ETHS student, Fleetwood-Jourdain gallery founder highlight their experiences as ‘history makers’

Dino+Robinson+moderates+a+discussion+with+Chloe+Smith+and+Gloria+Bond+Clunie.+Clunie+reassured+Smith+that+she+belongs+in+the+honors+classes+she+is+enrolled+in+at+ETHS.

Alison Albelda/Daily Senior Staffer

Dino Robinson moderates a discussion with Chloe Smith and Gloria Bond Clunie. Clunie reassured Smith that she belongs in the honors classes she is enrolled in at ETHS.

James Pollard, Reporter

At the second annual Black Evanstonian History Makers Up Close event, Chloe Smith, a junior at Evanston Township High School and Gloria Bond Clunie, an award-winning playwright and the founder of the Fleetwood-Jourdain Art Guild Gallery, explored the challenges they face as women of color in predominantly white environments.

“In a classroom setting like that every day, I don’t feel like I belong there,” Smith said, tearing up. “It just gets discouraging at times.”

More than 30 people attended the round table discussion hosted Monday evening in the Fleetwood-Jourdain Art Guild Gallery in the Lorraine H. Morton Civic Center. This is the first of a series of events the city of Evanston will host to honor Black History Month.

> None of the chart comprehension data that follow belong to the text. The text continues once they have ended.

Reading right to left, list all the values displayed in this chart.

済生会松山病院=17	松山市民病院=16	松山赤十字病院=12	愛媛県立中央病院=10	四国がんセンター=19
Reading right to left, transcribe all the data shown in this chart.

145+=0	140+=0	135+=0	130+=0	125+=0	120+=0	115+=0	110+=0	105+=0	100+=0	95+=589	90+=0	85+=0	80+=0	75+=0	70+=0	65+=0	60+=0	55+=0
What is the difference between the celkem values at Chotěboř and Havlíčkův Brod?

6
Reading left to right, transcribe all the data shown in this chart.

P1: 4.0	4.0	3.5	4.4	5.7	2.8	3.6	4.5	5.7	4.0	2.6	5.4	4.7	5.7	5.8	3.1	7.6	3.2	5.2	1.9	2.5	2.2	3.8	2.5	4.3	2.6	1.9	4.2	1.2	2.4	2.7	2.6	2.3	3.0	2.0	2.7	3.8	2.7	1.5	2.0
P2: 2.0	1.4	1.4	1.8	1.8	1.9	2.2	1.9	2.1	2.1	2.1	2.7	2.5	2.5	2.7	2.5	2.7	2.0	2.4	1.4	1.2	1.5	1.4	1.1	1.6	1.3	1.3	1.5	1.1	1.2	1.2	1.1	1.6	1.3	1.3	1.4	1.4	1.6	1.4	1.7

Dino Robinson, the production coordinator at Northwestern University Press, moderated the event. He described the two guests as “history makers” and “legacy keepers,” and asked them to share their activities, accomplishments, role models and hopes for the future and their legacies.

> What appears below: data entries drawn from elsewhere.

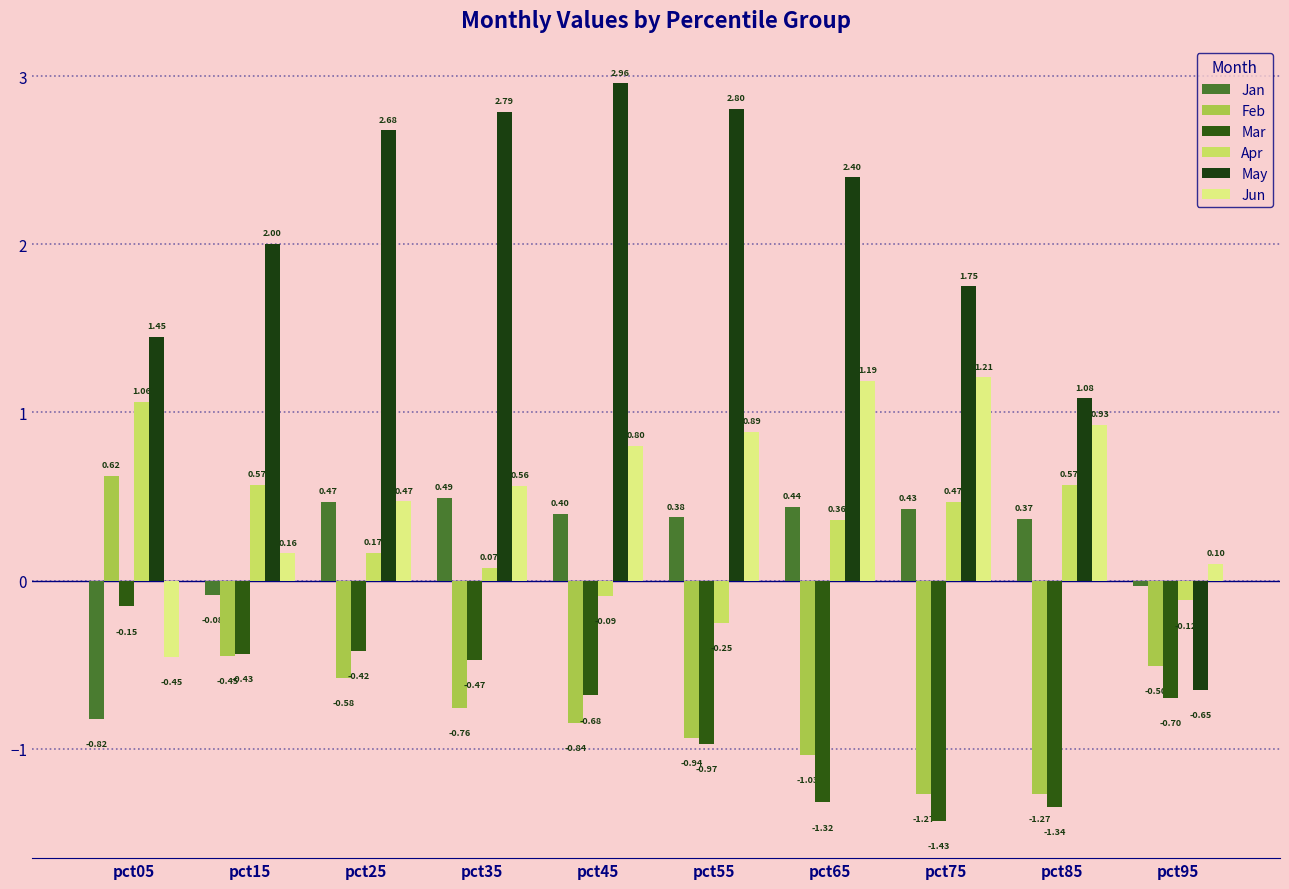

True or false: May has a value of 0.4 at pct85.

False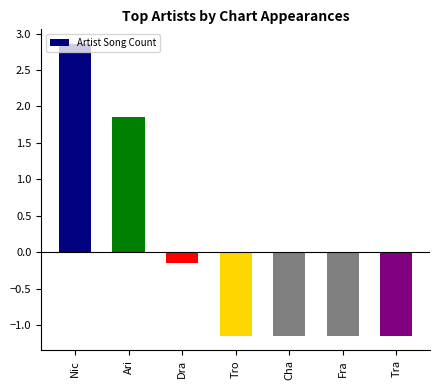

Reading left to right, what are all the values shown in this chart?

2.9	1.9	-0.1	-1.1	-1.1	-1.1	-1.1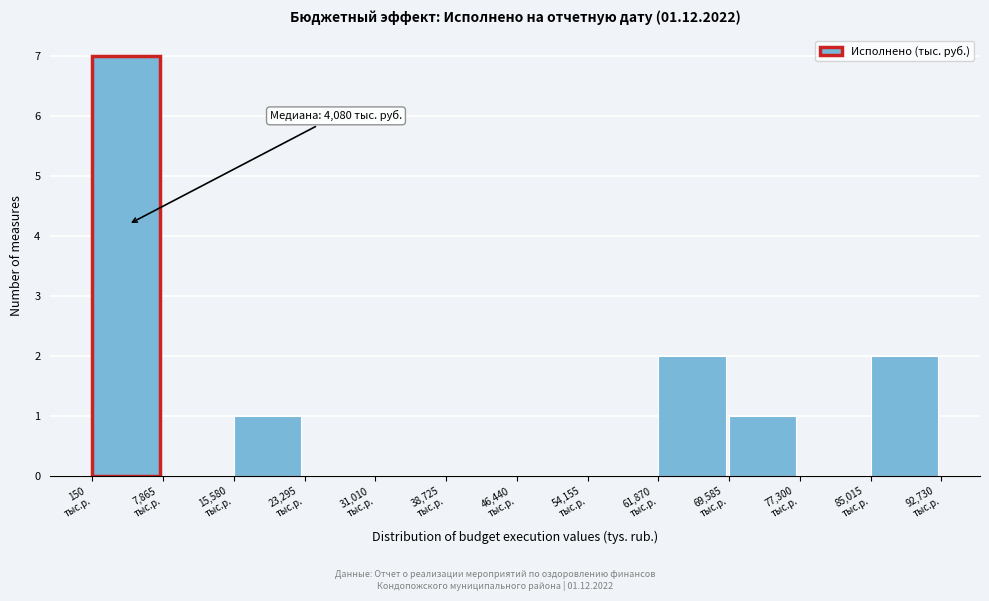

Over which range of the x-axis is the bar tallest?

0 to 8000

Tim Rhoze, the artistic director of the Fleetwood-Jourdain Theatre, said the event was meant to highlight people of color who are changing Evanston for the better. Smith directs a children’s choir and helps out at a daycare, while also talking at events like Women Speak in Evanston — a national movement fostering discussions of gender, identity and social justice. Clunie has published plays like “North Star” about African-American experiences and won the 2011 Medallion Award from the Children’s Theatre Foundation of America. She also teaches a Sunday school class at her church.

“(The purpose was) to show living history—those who are doing things positively in this community, people of color,” Rhoze said. “Community sharing is what the Fleetwood-Jourdain Theatre is all about.”

Smith, an honor student at ETHS, discussed the challenges of being one of the few students of color in her honors and AP classes. She said students of color are not encouraged to take advanced classes, and that she often worries she will be laughed at if she makes a mistake in her AP classes.

“My ideal class is an AP class course with all black students in the class and a black teacher,” Smith said. “People of color in a classroom so no one feels as if they don’t belong. Just seeing people who look like you is enough.”

Clunie, who studied theater at Northwestern, said she did not think that Smith’s generation would have the same experiences as she did. Clunie integrated her elementary school, and she said she was one of five black students in the theater program during her time at NU. Her experience in college left her with her mixed feelings, she said.

“I went, but is it my school?” Clunie said.

Smith also shared that working with children as a choir director fills her with joy and brings her closer to God. Clunie said people like Smith give her hope for the future.

Still, Clunie reminded the audience that previous gains by black politicians had been taken away, and that they must be vigilant in order to stay “in the room where it happens.” She said students should claim the spaces they exist in today.

“I belong,” Clunie said. “I am good enough. I don’t have to be them.”